Aujourd’hui je me sens mieux, même si je ne connais toujours pas l’issue de cette tranche de notre vie. Je ne regrette pas d’être allée consulter si vite et de « baisser les bras » si vite. Nous avons fait un chemin que nous aurions dû faire tôt ou tard. Il valait mieux tôt. Dans un an quand nous reviendrons en France, nous nous tournerons de nouveau vers la PMA, tranquillement, en connaissance de cause, sauf si d’ici là on est 3.
Et comme dit mon frère : « Vous ne voulez pas faire une colonie ? -Non- Vous n’avez donc pas besoin d’être des champions de la fertilité« . CQFD
Bisous
Marion
Vous souhaitez publier votre histoire sur le blog ? C’est ici que ça se passe.
Charlotte dit
Oh mais je n’avais pas vu l’introduction : c’est merveilleux! Toutes mes félicitations pour ta grossesse!
Charlotte dit
Chère Marion,
Je lis ton témoignage, et je crois halluciner. Aurais-je changé de nom et écrit un article à mon insu ici?
Chéri et moi sommes EXACTEMENT dans la même situation que toi et ton amoureux. Comme toi, je me doutais que j’étais atteinte du syndrome OPK. Mais comme toi, je me suis pris une énorme claque quand j’ai appris que c’était doublé d’une hypothyroïdie (c’est une maladie dont souffre ma maman donc ça ne m’est pas complètement étranger, mais ça a été un vrai coup de massue). Et comme vous, Chéri a beaucoup de spermatozoïdes tordus. Eh oui, quand on cherche on trouve. Comme toi, j’ai fait une grosse déprime (dont je ne suis pas tout à fait sure d’être sortie)
Mais mon gynéco (un spécialiste) n’avait pas l’air inquiet. Il nous a expliqué que pour Monsieur, ce n’était pas si préoccupant, et que pour moi, eh bien on va traiter tout ça. Que dans tous les cas, il pourra nous aider. J’ai décidé d’y croire. Comme m’a dit une amie, on ne sait de toute façon jamais de quoi le futur sera fait… Et pareil, on ne veut pas 6 enfants, on a pas besoin d’être les meilleurs dans le domaine. Ni vous ni nous ne serons des champions. Mais, au fond, on en a pas besoin. 🙂
Sandrine dit
Chère Marion,
Ton témoignage retentit en moi. Comme toi, j’ai toujours eu la sensation que j’aurai des difficultés pour avoir un enfant.
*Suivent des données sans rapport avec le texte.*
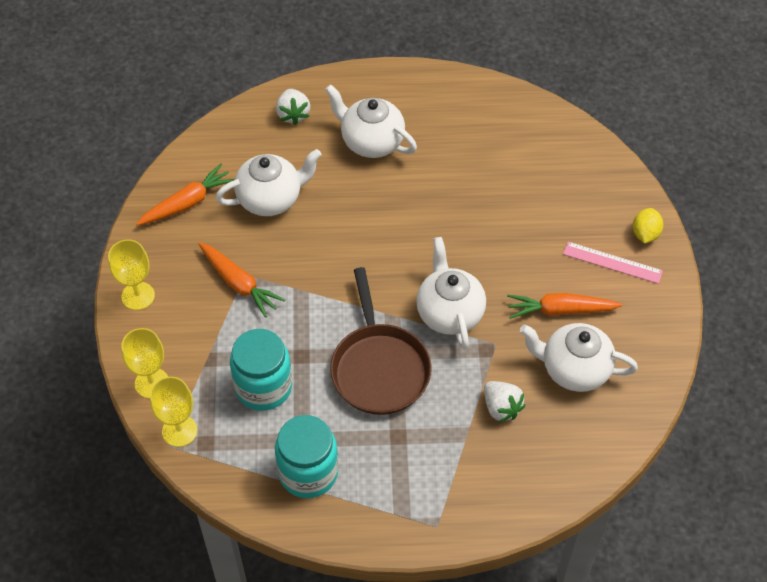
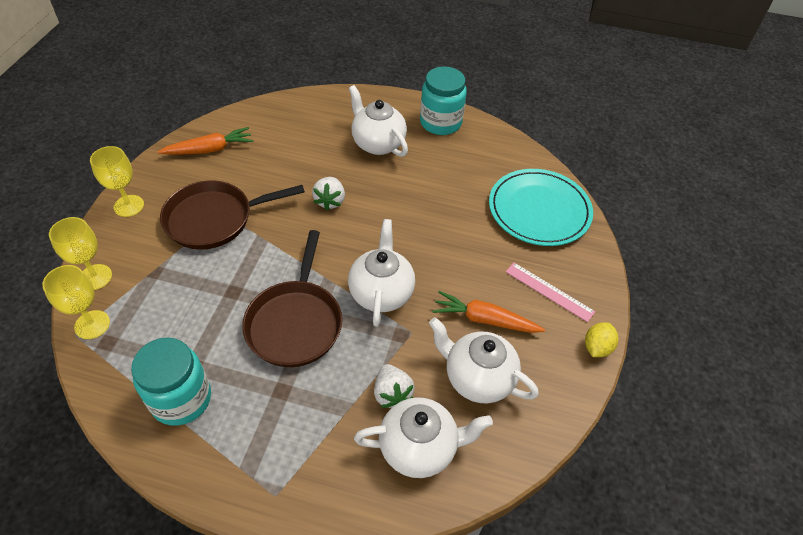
camera: 15 degrees right, 5 degrees down
orange carrot [199,243,285,318] -> brown pan [160,181,305,250]
white teapot [216,149,322,216] -> white teapot moved to [354,397,493,478]
turquoise jar [230,329,292,411] -> turquoise jar moved to [420,67,467,135]
white strawberry [276,89,310,125] -> white strawberry moved to [312,177,345,211]
yellow lemon [633,208,663,244] -> yellow lemon moved to [585,322,618,357]
none -> turquoise plate [489,169,593,246]

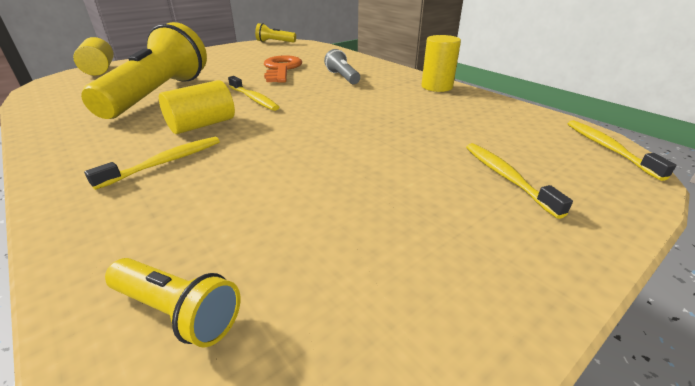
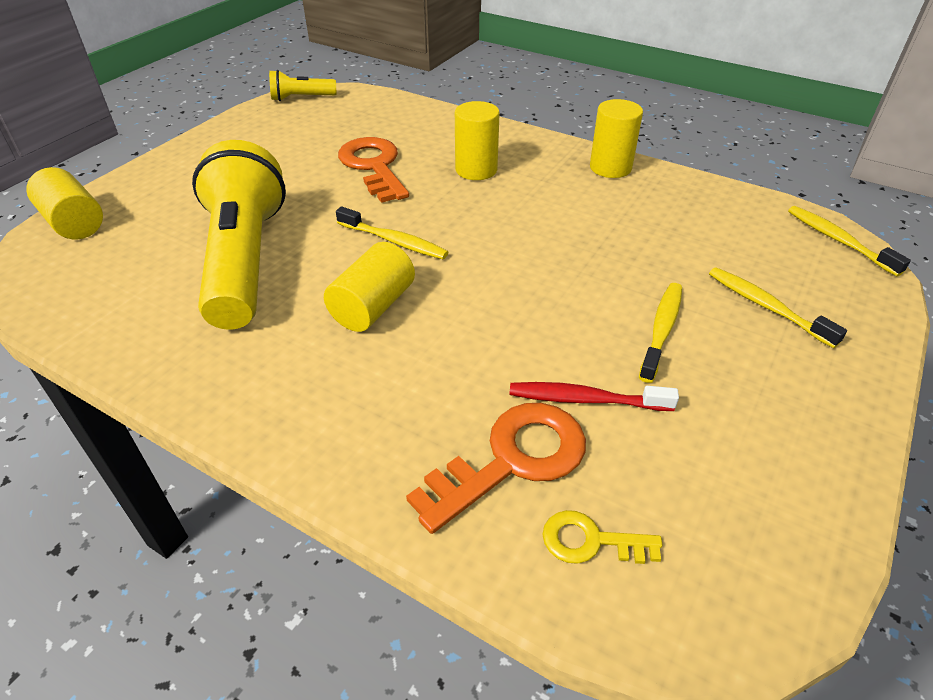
camera: 20 degrees left, 10 degrees up
yellow toothbrush [84,136,220,190] -> yellow toothbrush moved to [639,283,682,383]
yellow flashlight [105,258,240,348] -> yellow key [542,510,662,564]
grey flashlight [324,49,360,84] -> yellow cylinder [455,101,500,180]
none -> orange key [406,403,586,534]
none -> red toothbrush [509,382,679,411]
Je suis une poisseuse, je n’ai jamais de chance, je dois toujours batailler dans la vie.
J’ai eu la chance d’être diagnostiquée OPK très rapidement, je n’avais simplement pas mes règles après l’arrêt de ma pilule. J’ai la chance, comme toi, d’avoir un médecin qui nous suit de prêt et qui s’y connait!
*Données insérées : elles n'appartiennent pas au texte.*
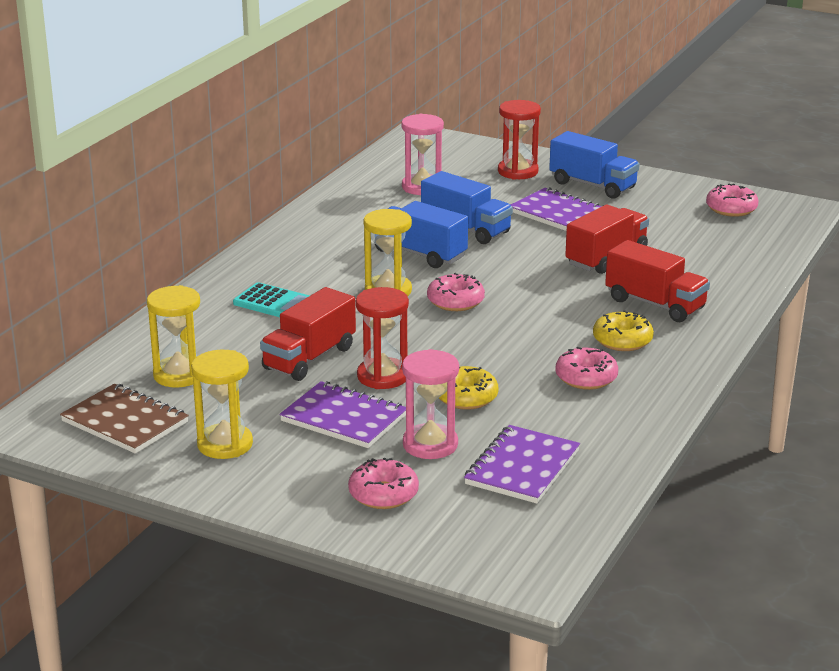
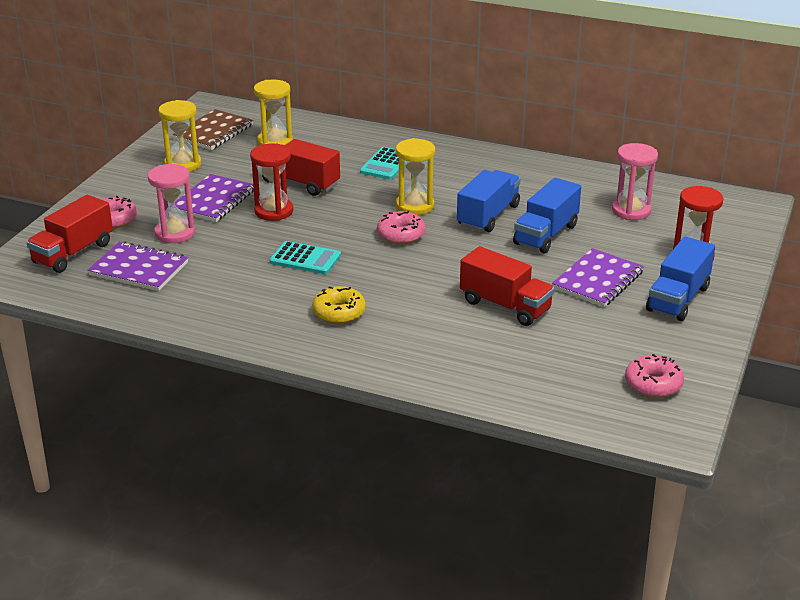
camera: 85 degrees right, 5 degrees up
yellow donut [439,366,499,410] -> none
pink donut [556,347,618,390] -> none
red truck [605,240,710,322] -> red truck moved to [26,195,113,273]
none -> turquoise calculator [269,241,341,274]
On a fait tous les tests qui nous donnent bon espoir pour la suite, heureusement, même si je ne crie pas victoire trop rapidement.
Comme toi, on a fait le choix d’organiser notre mariage, on prévoit nos vacances aussi… On essaie de ne pas y penser, on se dit que ça viendra ou pas.
Ta phrase: « Je me suis dit aussi, et cette pensée m’a beaucoup apaisée, qu’au fond donner la vie c’était comme mourir : on ne sait ni quand, ni comment, la justice et le mérite n’ont rien à voir avec cette affaire là, et encore moins la culpabilité. », même si elle est extrêmement dure, elle est tellement juste.
Je te souhaite une belle grossesse, un charmant enfant à cajoler et beaucoup de bonheur!